Copy out the text of every record below word for word, leaving out the pictures.

Start of Input records

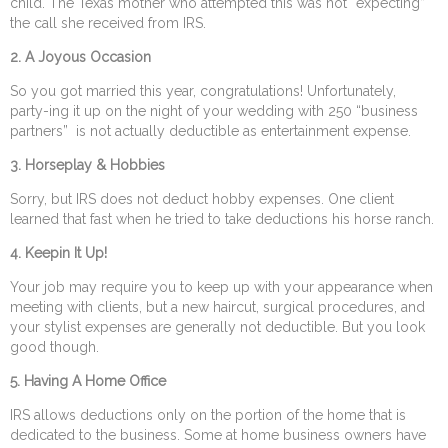
child. The Texas mother who attempted this was not “expecting”
the call she received from IRS.
2. A Joyous Occasion
So you got married this year, congratulations! Unfortunately,
party-ing it up on the night of your wedding with 250 “business
partners” is not actually deductible as entertainment expense.
3.
Horseplay & Hobbies
Sorry, but IRS does not deduct hobby expenses. One client
learned that fast when he tried to take deductions his horse ranch.
4.
Keepin It Up!
Your job may require you to keep up with your appearance when
meeting with clients, but a new haircut, surgical procedures, and
your stylist expenses are generally not deductible. But you look
good though.
5.
Having A Home Office
IRS allows deductions only on the portion of the home that is
dedicated to the business. Some at home business owners have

End of Input records

→ Exercise solution:
child. The Texas mother who attempted this was not “expecting”
the call she received from IRS.
2. A Joyous Occasion
So you got married this year, congratulations! Unfortunately,
party-ing it up on the night of your wedding with 250 “business
partners” is not actually deductible as entertainment expense.
3.
Horseplay & Hobbies
Sorry, but IRS does not deduct hobby expenses. One client
learned that fast when he tried to take deductions his horse ranch.
4.
Keepin It Up!
Your job may require you to keep up with your appearance when
meeting with clients, but a new haircut, surgical procedures, and
your stylist expenses are generally not deductible. But you look
good though.
5.
Having A Home Office
IRS allows deductions only on the portion of the home that is
dedicated to the business. Some at home business owners have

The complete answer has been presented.